Exercise prompt:
Check every line of the entries for "Vincent", and copy the lines that hold it.

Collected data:
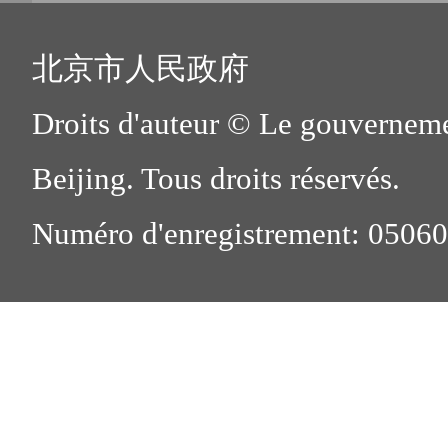
北京市人民政府
Droits d'auteur © Le gouverneme
Beijing. Tous droits réservés.
Numéro d'enregistrement: 0506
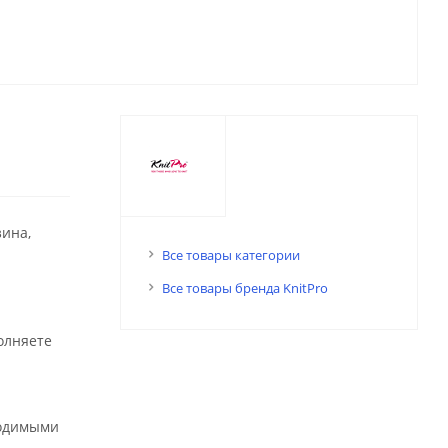
зина,
Все товары категории
Все товары бренда KnitPro
олняете
ходимыми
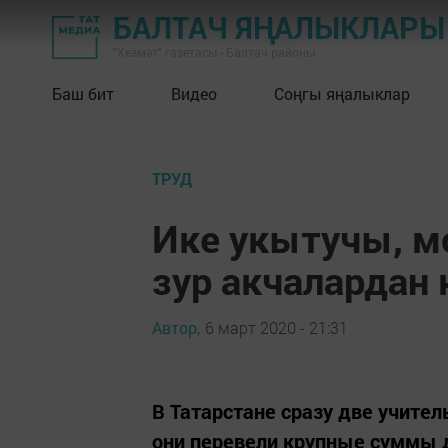
БАЛТАЧ ЯҢАЛЫКЛАРЫ
"Хезмәт" газетасы - Балтач районы
Баш бит
Видео
Соңгы яңалыклар
ТРУД
Ике укытучы, 
зур акчалардан 
Автор,
6 март 2020 - 21:31
В Татарстане сразу две учите
они перевели крупные суммы 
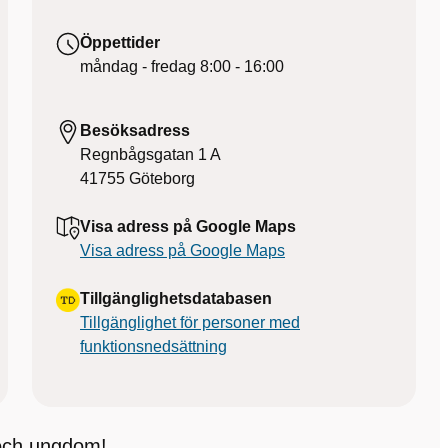
Öppettider
måndag - fredag
8:00 - 16:00
Besöksadress
Regnbågsgatan 1 A
41755
Göteborg
Visa adress på Google Maps
Visa adress på Google Maps
Tillgänglighetsdatabasen
Tillgänglighet för personer med
funktionsnedsättning
 och ungdom!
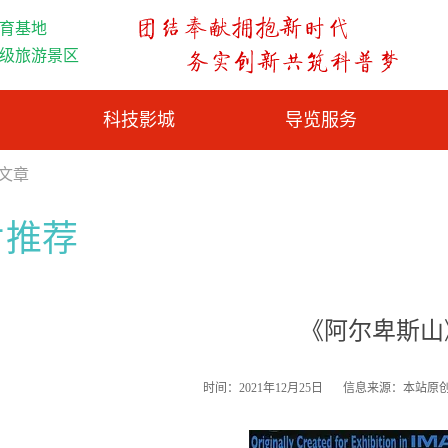
育基地
A级旅游景区
科技影城
导览服务
览文章
片推荐
《阿尔卑斯山
时间：2021年12月25日
信息来源：本站原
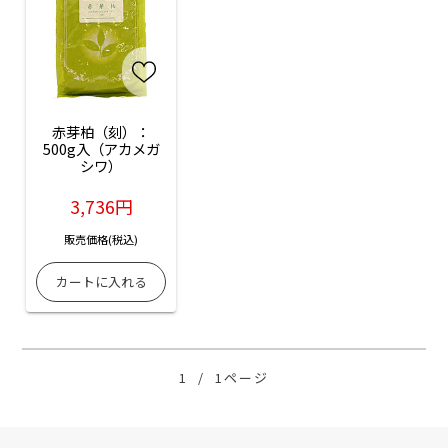
赤芽柏（刻）：
500g入（アカメガ
シワ）
3,736円
販売価格(税込)
1
/
1ページ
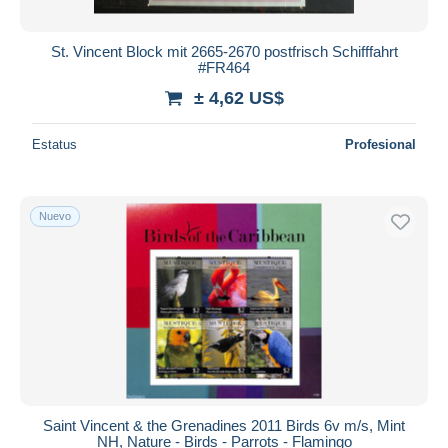
St. Vincent Block mit 2665-2670 postfrisch Schifffahrt
#FR464
± 4,62 US$
Estatus
Profesional
Nuevo
Saint Vincent & the Grenadines 2011 Birds 6v m/s, Mint
NH, Nature - Birds - Parrots - Flamingo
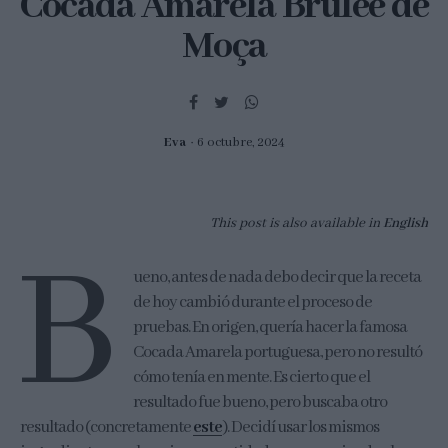
Cocada Amarela Brûlée de
Moça
Eva
6 octubre, 2024
This post is also available in
English
B
ueno, antes de nada debo decir que la receta
de hoy cambió durante el proceso de
pruebas. En origen, quería hacer la famosa
Cocada Amarela portuguesa, pero no resultó
cómo tenía en mente. Es cierto que el
resultado fue bueno, pero buscaba otro
resultado (concretamente
este
). Decidí usar los mismos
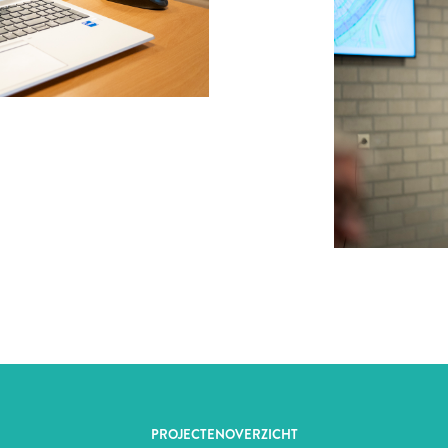
PROJECTENOVERZICHT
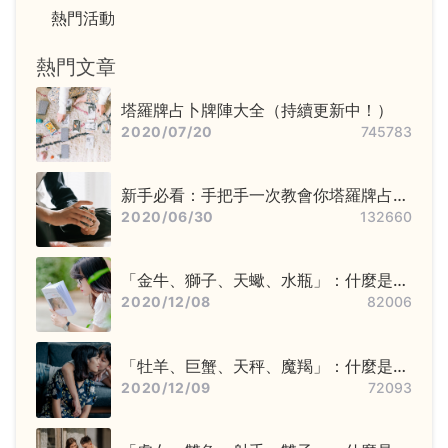
熱門活動
熱門文章
塔羅牌占卜牌陣大全（持續更新中！）
2020/07/20
745783
新手必看：手把手一次教會你塔羅牌占卜
步驟——洗牌＋切牌、抽牌、排牌陣！
2020/06/30
132660
「金牛、獅子、天蠍、水瓶」：什麼是固
定星座，他們又該怎麼追？
2020/12/08
82006
「牡羊、巨蟹、天秤、魔羯」：什麼是基
本星座，他們又該怎麼追？
2020/12/09
72093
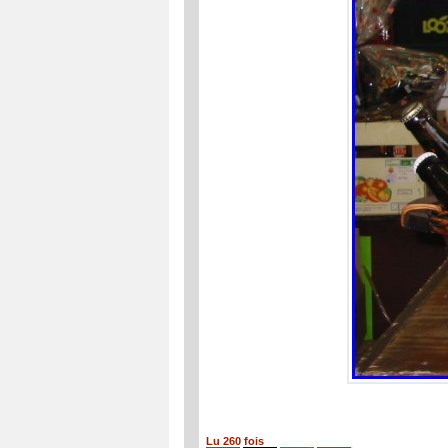
Lu 260 fois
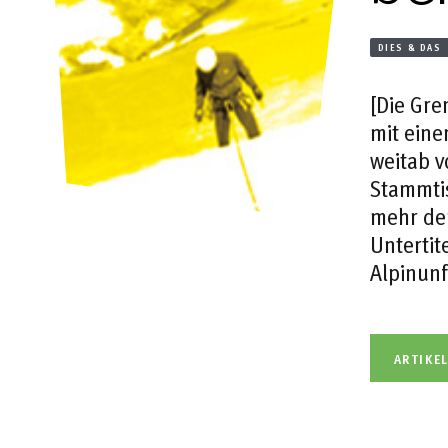
DIES & DAS
[Die Gre
mit eine
weitab v
Stammtis
mehr der
Untertit
Alpinunf
ARTIKE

Your solution:
St. Vincent Block mit 2665-2670 postfrisch Schifffahrt
Saint Vincent & the Grenadines 2011 Birds 6v m/s, Mint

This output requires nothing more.